Duncanville ISD Donates to the Fight Against Cancer

Filed under: Schools |

According to the Susan G Komen for the Cure organization, at least seven million people die of cancer and close to 11 million new cases are diagnosed each year. Some of the families affected are right here in Duncanville ISD. October is National BreastCancer Awareness Month, dedicated to increasing awareness of the importance of early breast cancer detection.That’s why recent district events honored anyone who has battled cancer.

The Duncanville ISD Athletic Department hosted its second annual Pink Out Day during the DHS varsity football game with South Grand Prairie on October 14. Pinking out Panther Stadium, many attendees wore “Panthers Knockout Cancer” t-shirts, which were sold during previous weeks. Four thousand dollars were raised from t-shirt sales and donated to the Komen group. DHS football parent and cancer survivor Lisa Jenkins was handed the big check during a special halftime ceremony. “We wanted to recognize her because she is a representative of the success of these efforts,” said Pink Out coordinator Christina Valderas.

Lisa was diagnosed with Stage 2 triple negative breast cancer in April of 2008. Relocating to Dallas just six months before, she says the diagnosis was hard to handle. “It was intense at first. I was scared to tell my sons. Most people automatically think that cancer is a death sentence, but my doctors gave me a good prognosis because we caught it early.”

After a yearlong series of treatment, from surgery to chemotherapy to radiation, Lisa is now in remission.  She’s back in the bleachers cheering on sons Samuel and Aaron Jenkins, who both play for the DHS varsity football team. “I am THE football mom,” she said. “Cancer was the only thing that could make me miss a game.” Lisa credits her sons’ team with helping them get through the difficult times, and says that a strong support system is critical for any cancer patient. “The road to recovery is a difficult one that requires a lot of inner strength.

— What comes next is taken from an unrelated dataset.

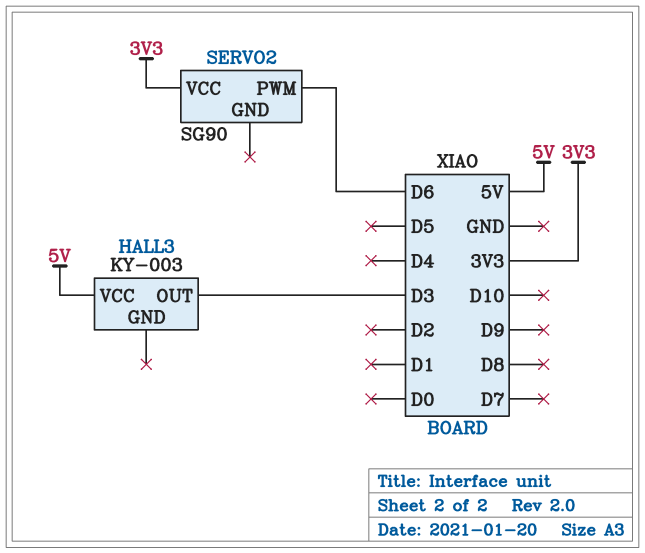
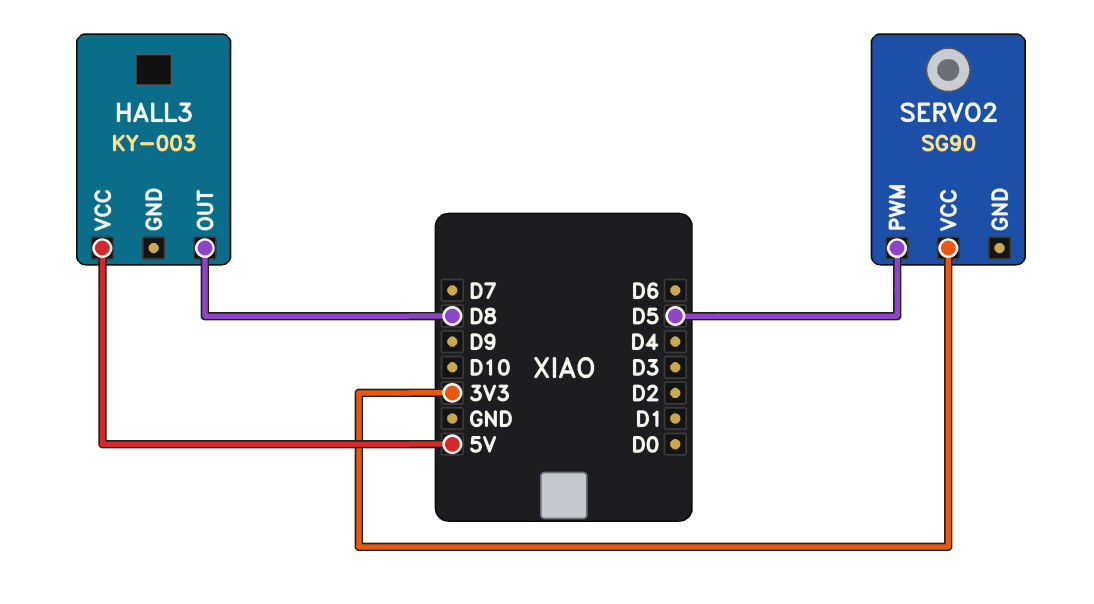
HALL3 pin OUT: D3 -> D8
SERVO2 pin PWM: D6 -> D5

My advice to others is to not give up and not let your family give up. I’m very proud of my boys. They continued to do well in school despite everything, and even though I know that they were scared, they didn’t show it.”

April 2011 marked the three-year anniversary of Lisa’s diagnosis, and in celebration of her victory she became an ambassador for the Susan G Komen for the Cure organization. She’ll be volunteering at the upcoming 3-Day for the Cure charity walk and is helping to raise funds as part of the Pink Tiger Lily team. You can read more of Lisa’s story and hear from her sons in a Panther Prints story by Taylor Harris.

Reed and Kennemer middle schools held a Pink Out Day of their own on October 12. Staff and students wore pink shirts and donated $1 to support the cause. Together the schools raised $490 and donated the money to Reed Middle School counselor Valencia Williams, whose life has been impacted by breast cancer.